Will Davies, chief deposits officer at Ford Money, also commented: “Sorry to read this. I’ve had a similar experience and know how crushing it can be. Best of luck to all the team at Bank North.”
Is it all doom and gloom if a company doesn’t get its funding?
It is especially sad to see a company throw in the towel when the reason is a lack of funding. But does a failed funding round mean the company’s life has come to an end? The short answer is no.
We heard from Luke Ladyman, co-founder and COO at paytech Cheddar, who discussed his own experiences with securing funding and how fintechs should go about facing this type of adversity:
“From my own experience of launching a fintech startup, the best advice I can give to others struggling to secure initial funding is; digest the feedback being given by the potential investors and use this to understand what it is about your proposition that isn’t resonating.
“If a common theme starts to emerge, you’ll know where to focus your efforts. If not, then you may be speaking with the wrong investors. Focus on those that specialise in your space and understand the challenges your product helps solve.
“Cheddar’s experience with investors highlighted the need for startups to validate traction of the product with user data as much as possible. Ask yourself, how engaged are your customers? As opposed to how many customers you have.
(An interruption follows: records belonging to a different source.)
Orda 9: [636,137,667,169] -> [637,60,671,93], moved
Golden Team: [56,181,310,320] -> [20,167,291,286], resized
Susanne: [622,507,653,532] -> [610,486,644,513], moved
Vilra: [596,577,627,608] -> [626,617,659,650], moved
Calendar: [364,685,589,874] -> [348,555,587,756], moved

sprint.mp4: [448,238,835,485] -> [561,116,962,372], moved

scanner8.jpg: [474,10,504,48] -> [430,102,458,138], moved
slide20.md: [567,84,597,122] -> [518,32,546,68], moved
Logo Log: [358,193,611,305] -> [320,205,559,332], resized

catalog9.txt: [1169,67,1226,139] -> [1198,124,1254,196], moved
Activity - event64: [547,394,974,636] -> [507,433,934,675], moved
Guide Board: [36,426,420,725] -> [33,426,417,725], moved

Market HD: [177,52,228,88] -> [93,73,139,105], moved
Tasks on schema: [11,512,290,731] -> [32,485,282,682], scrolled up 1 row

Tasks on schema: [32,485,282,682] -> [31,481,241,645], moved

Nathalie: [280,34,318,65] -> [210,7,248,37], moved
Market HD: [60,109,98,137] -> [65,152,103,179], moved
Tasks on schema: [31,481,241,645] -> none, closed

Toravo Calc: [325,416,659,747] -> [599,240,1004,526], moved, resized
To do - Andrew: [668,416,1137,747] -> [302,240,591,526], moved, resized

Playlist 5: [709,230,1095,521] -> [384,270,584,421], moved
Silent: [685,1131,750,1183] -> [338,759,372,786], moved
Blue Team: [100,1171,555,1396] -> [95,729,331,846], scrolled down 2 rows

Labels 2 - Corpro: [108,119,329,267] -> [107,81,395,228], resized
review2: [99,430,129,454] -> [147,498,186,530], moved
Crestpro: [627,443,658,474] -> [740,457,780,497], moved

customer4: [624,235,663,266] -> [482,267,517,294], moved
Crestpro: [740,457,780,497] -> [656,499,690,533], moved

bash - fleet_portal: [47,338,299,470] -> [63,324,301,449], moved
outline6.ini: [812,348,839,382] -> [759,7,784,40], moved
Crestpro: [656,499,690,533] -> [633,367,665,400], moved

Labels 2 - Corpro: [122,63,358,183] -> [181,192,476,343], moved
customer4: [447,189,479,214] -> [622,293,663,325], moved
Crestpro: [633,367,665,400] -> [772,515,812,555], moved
Or, how big is the market you’re going after in reality?
“As an early stage business, you’re not expected to have 1,000,000 installs or products sold, and therefore your remaining funds could be used on validating retention if not done already. The pending investment can be used for user acquisition and driving monetisation. Without engagement and retention, the funding conundrum will continue.
“I wouldn’t be afraid of asking for introductions from investors who may not be interested today. Investors may be able to suggest mentors or connections from within their network that can greatly assist the business. In our case, a suggestion from a VC that didn’t invest in the business completely changed our path for the better.”